▶ **The exercise**
Please transcribe, character for character, the part of the items that opens with the line containing "text signature_ecc.bin fichier.txt" and closes with the line containing "picture [118, 749, 1123, 857]".

### Supplied information

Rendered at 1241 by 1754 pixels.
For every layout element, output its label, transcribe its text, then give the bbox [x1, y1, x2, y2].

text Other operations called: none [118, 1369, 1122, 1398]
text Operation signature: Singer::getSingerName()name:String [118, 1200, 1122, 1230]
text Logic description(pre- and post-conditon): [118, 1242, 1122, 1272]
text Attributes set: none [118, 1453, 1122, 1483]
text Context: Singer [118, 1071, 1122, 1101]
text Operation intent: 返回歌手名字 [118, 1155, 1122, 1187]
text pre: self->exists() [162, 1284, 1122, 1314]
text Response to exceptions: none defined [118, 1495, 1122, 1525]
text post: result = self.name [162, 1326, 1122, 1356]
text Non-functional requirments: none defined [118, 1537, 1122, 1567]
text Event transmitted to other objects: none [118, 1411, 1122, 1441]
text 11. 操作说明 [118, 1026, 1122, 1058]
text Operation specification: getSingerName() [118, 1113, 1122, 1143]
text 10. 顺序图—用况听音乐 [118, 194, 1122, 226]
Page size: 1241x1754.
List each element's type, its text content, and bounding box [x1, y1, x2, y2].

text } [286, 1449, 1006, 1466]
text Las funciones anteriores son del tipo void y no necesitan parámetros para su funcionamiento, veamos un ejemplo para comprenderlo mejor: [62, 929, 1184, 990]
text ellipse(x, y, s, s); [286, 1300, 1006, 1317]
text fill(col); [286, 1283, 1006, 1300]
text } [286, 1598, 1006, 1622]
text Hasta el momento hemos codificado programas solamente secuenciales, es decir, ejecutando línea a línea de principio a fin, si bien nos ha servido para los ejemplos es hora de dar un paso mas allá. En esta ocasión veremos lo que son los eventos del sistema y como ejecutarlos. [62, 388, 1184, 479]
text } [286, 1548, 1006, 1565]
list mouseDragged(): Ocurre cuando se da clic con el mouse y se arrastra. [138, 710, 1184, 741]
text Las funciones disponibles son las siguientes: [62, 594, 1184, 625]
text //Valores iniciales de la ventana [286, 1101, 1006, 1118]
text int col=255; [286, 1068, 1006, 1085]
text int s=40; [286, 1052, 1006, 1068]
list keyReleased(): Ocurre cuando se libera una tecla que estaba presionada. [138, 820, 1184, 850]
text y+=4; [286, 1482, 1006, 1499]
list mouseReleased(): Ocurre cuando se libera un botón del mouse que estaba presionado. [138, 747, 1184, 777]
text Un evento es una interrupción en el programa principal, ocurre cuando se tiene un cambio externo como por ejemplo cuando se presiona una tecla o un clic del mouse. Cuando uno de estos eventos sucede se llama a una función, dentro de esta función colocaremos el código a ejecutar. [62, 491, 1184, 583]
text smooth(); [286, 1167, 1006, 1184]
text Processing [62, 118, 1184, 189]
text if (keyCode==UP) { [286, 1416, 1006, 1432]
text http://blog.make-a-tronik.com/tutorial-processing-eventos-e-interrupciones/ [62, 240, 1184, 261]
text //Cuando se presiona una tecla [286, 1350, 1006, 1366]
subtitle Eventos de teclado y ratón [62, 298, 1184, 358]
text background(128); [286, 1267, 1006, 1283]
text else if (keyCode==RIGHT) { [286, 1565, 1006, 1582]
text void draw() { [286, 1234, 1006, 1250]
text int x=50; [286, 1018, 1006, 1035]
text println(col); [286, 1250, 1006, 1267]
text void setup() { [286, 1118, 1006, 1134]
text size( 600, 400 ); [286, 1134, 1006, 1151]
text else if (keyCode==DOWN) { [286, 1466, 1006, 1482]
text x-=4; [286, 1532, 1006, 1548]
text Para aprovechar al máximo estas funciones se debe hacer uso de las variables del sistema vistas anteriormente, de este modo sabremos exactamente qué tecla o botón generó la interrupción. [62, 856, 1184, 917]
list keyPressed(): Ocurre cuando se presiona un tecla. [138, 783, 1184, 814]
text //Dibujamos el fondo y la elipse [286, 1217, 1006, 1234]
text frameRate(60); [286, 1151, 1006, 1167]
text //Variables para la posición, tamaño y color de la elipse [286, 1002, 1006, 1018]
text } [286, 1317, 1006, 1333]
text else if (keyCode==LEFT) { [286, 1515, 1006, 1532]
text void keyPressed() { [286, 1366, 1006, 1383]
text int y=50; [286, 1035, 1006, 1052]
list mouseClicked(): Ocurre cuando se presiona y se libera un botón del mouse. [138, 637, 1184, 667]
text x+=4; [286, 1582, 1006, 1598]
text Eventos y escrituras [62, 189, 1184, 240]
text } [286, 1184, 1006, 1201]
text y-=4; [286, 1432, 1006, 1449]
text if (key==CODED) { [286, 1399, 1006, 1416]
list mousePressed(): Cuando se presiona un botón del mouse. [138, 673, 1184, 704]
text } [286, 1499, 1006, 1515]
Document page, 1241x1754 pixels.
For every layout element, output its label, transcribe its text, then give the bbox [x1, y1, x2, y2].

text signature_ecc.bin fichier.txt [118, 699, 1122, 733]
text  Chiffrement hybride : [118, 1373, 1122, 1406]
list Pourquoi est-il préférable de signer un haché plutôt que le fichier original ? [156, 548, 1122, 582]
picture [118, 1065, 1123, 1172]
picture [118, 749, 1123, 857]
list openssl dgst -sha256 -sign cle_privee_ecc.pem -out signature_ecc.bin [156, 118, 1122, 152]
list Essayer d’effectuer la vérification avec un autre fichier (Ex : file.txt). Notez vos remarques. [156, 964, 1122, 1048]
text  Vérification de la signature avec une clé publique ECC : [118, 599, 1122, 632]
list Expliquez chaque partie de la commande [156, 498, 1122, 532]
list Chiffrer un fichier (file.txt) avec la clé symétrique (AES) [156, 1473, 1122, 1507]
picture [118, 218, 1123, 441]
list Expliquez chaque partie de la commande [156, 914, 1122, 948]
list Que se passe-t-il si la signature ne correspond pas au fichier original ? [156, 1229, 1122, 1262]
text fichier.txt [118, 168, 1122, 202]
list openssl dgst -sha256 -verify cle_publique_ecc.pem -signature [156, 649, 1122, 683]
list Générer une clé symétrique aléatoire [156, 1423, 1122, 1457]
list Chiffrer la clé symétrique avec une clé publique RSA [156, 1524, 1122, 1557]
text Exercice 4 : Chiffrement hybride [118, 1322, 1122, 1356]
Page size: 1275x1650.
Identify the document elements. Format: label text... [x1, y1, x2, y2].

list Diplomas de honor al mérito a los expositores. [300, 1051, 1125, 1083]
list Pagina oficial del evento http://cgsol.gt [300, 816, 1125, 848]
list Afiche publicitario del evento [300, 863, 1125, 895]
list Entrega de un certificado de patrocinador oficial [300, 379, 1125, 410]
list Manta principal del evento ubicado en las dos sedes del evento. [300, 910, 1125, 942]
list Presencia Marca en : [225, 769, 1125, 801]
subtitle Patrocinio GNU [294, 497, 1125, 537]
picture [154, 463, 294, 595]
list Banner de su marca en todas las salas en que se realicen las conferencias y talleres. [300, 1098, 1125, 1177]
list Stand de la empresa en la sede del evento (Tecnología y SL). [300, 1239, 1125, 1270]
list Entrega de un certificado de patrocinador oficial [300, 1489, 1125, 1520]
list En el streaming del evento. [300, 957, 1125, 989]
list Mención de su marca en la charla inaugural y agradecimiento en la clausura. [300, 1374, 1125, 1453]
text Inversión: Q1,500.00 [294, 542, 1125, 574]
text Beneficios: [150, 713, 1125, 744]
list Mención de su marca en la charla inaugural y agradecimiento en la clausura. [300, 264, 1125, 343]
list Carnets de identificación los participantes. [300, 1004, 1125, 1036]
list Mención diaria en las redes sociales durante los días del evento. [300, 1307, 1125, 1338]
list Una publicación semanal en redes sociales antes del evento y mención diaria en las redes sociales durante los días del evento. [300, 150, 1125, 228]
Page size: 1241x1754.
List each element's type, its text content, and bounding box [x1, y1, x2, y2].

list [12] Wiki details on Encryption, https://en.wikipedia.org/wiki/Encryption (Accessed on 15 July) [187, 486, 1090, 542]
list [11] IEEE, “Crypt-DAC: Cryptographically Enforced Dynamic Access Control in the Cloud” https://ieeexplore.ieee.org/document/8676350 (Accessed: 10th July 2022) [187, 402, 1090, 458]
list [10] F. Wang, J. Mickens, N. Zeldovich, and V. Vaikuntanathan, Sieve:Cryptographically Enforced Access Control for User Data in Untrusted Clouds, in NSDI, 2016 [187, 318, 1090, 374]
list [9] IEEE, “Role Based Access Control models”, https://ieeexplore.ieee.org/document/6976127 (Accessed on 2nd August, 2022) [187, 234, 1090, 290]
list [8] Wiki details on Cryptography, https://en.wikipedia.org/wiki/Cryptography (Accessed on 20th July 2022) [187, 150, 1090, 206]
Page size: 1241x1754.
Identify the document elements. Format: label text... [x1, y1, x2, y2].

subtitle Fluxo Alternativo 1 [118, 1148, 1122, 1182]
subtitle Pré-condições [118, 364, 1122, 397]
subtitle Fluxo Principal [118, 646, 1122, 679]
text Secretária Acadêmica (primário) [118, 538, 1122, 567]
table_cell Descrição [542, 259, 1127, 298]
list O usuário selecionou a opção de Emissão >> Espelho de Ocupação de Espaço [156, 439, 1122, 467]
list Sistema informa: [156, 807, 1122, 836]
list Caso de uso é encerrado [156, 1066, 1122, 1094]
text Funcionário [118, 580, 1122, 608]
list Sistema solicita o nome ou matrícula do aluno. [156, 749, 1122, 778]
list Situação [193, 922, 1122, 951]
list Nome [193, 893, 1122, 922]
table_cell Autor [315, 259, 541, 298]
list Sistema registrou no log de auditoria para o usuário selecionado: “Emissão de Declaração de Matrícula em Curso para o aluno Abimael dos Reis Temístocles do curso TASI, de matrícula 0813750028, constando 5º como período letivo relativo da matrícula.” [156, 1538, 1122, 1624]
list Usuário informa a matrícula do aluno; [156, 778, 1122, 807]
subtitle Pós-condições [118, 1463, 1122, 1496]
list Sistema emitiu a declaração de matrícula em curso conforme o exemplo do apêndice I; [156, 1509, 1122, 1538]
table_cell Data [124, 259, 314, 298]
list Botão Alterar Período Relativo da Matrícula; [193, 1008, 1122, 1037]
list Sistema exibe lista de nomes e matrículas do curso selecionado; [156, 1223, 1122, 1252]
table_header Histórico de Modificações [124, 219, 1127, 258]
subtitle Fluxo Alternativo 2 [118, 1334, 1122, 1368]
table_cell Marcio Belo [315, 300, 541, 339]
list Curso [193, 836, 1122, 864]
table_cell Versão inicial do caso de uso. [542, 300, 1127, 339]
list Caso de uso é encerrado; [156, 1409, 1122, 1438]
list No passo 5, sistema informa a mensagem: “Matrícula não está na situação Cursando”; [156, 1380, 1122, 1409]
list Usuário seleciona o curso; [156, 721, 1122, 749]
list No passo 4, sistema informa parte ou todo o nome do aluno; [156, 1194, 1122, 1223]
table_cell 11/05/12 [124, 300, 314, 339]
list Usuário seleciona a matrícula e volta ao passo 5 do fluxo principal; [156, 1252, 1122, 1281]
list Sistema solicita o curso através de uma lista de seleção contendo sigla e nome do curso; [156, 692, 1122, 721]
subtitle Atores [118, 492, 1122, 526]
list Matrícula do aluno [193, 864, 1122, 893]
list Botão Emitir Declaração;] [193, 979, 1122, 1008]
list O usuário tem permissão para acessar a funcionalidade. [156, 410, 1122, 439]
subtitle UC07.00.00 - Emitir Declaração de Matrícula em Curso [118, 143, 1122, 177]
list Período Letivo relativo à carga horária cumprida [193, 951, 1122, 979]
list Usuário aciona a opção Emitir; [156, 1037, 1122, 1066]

######

▶ **Exercise answer**
text signature_ecc.bin fichier.txt [118, 699, 1122, 733]
text  Chiffrement hybride : [118, 1373, 1122, 1406]
list Pourquoi est-il préférable de signer un haché plutôt que le fichier original ? [156, 548, 1122, 582]
picture [118, 1065, 1123, 1172]
picture [118, 749, 1123, 857]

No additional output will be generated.